Unfortunately it is not possible to test this with a simple terminal program such as minicom, as the time between key presses is too much for the protocol to be followed (I guess if you had it line buffered it might work, but I didn’t look into this), but it is possible to “cat” some commands to the display to see if it is all working ok.

Also, you need to have disabled the RPi console, which by default will be attached to the serial port.  There are good instructions for that here.

Example – to set the ID and dim the display, create two text files with the following in them:

id.cmd:
   <ID><01><E>

dim.cmd:
   <ID01><DB>04<E>

The first sets the ID of the display to 01 (the display ID can be anything from 01 to FF, 00 means broadcast to all connected displays).  The second command sets the display to its dimmest setting.  The 04 is a checksum value and will depend on the command given.

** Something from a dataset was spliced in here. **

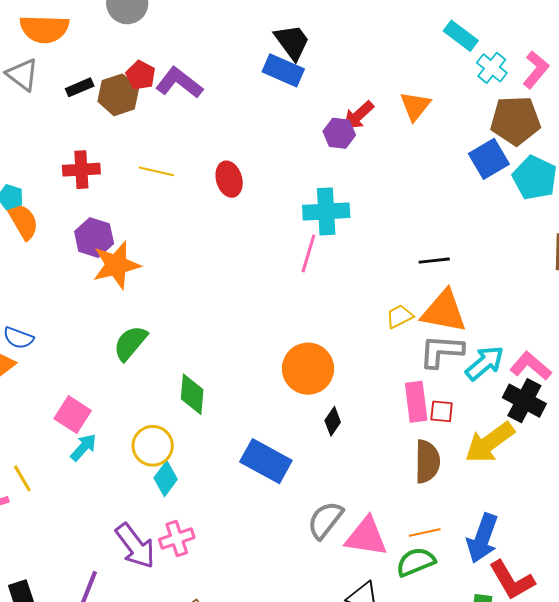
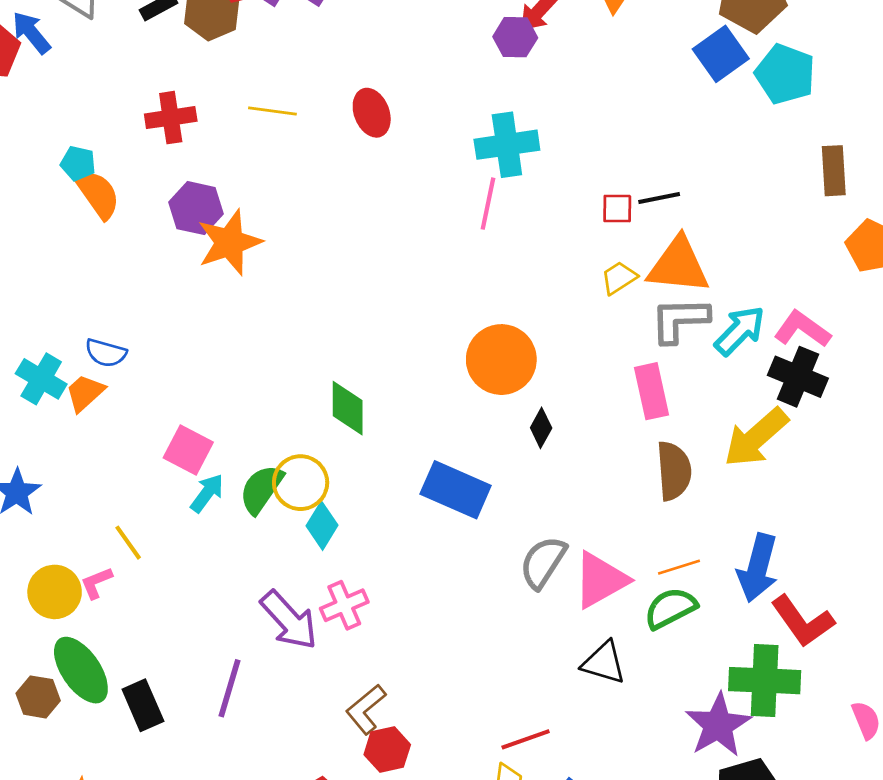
green semicircle: (130, 343) -> (261, 489), moved
red square: (442, 411) -> (617, 209), moved
pink triangle: (366, 537) -> (600, 580), turned -33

To use, simply cat these files to the serial port:

   cat id.cmd > /dev/ttyAMA0
   cat dim.cmd > /dev/ttyAMA0

Of course, you will never see the returned acknowledgement or results, but whatever text was on the display should now be dimmed.  Ideally, use the remote control to reset the display first (FUNCT -> Setup -> Clear All -> Enter)

If this doesn’t work, you’ll need to get debugging and checking cables, etc.  One tool that is great for driving the sign programmatically is the sample python code mentioned above.  I had to install the python-serial library before using it, but then it worked very well.

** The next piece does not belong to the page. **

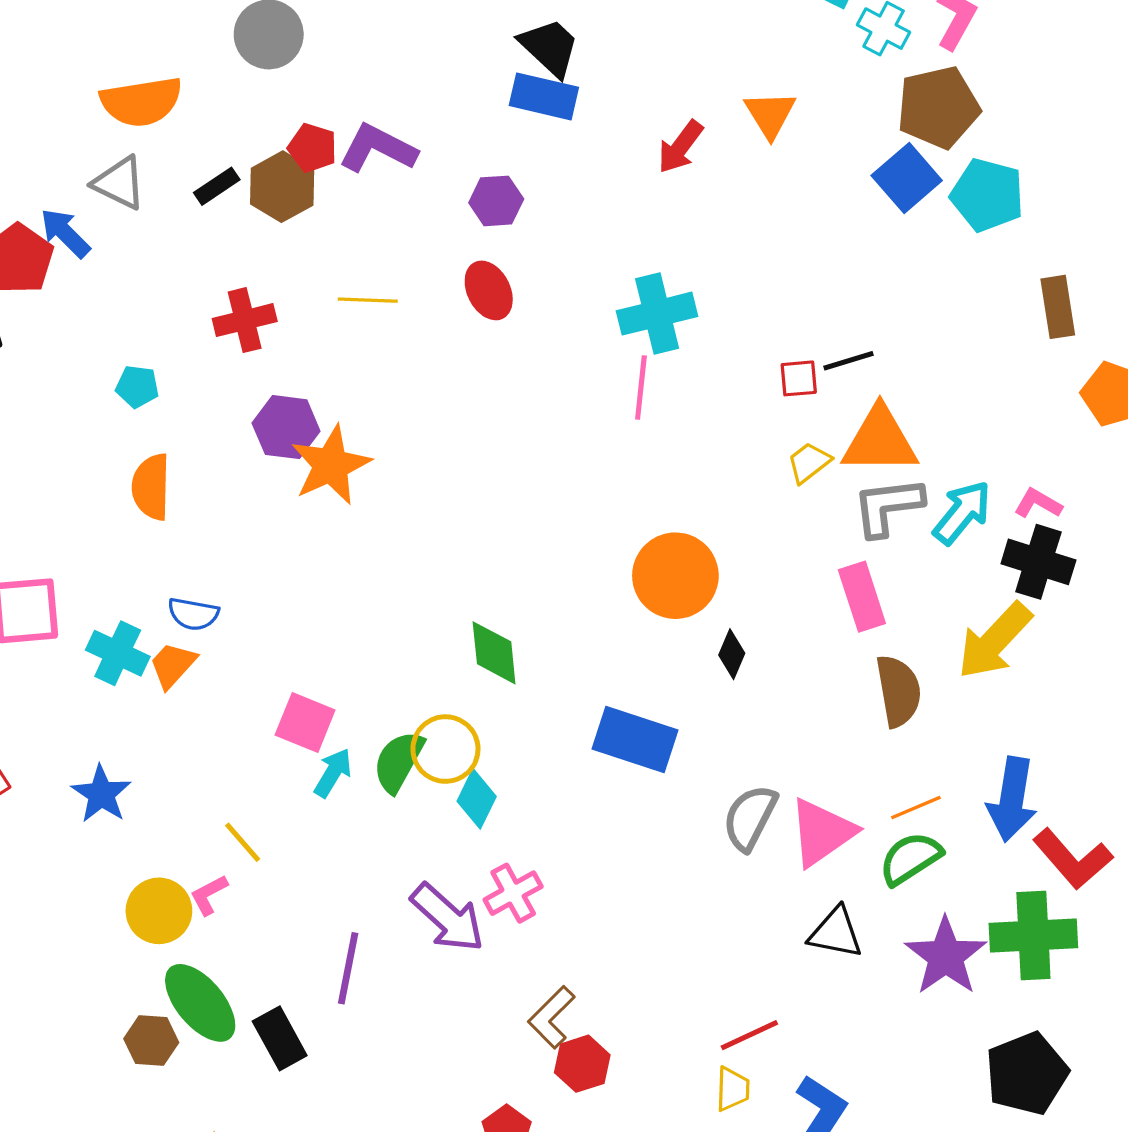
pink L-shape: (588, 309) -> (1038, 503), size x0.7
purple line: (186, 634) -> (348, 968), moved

   sudo apt-get install python-serial
   python am03127.py -p /dev/AMA0 -v --message Hello

The only slight quirk, is that the sample code doesn’t appear to call the sync_set_sign_id() function, so if you are not sure what ID your sign is (the default should be 01) you might need to set it using the cat method above or hack a call to the function into the code.  Having an incorrect ID may generate a “timeout” error when using the script in verbose mode (i.e. with -v as shown above).

If you want to experiment with your own commands, then you’ll have to implement something to calculate the checksums.  The following simple Perl script will take a command message for the display and output the text you’ll need for the complete command, including the checksum value.

#!/usr/bin/perl

my $str = $ARGV[0];
my @ch = split (//, $str);
my $chk =0 ;
foreach my $c (@ch)
{
    $chk ^= ord ($c);
}

printf "<ID01>$str%02X<E>\n", $chk;

So, for example, a Hello World message will be:

  <ID01><L1><PA><FE><MA><WB><FE>hello world55<E>

I now plan to get to work on the technical manual and decipher some of the more sophisticated commands, especially those that let me get graphics sent to the display.  All this was possible thanks to those who have already worked out how to drive this thing.  All I needed was the details of how to connect it physically to my  RPi GPIO.  Which I now have.

Standard disclaimer – this worked for me, YMMV, I won’t be held responsible for you pumping 12v or worse into your RPi GPIO if something goes wrong! 🙂

Kevin

3 thoughts on “RPI UART and Maplins N00GA or AM03127 LED Display

    1. Sorry no. If basic communications are working but large quantities of data are not, I wonder if there is an issue with serial flow control…

      The only thing I’d perhaps consider is if you could use one of those “USB serial dongles” you can get based on FTDI or CH340 devices that are often used with Arduinos and similar to then talk to the MAX3232… or you could perhaps do the same with an Arduino itself… but I’m speculating I’m afraid.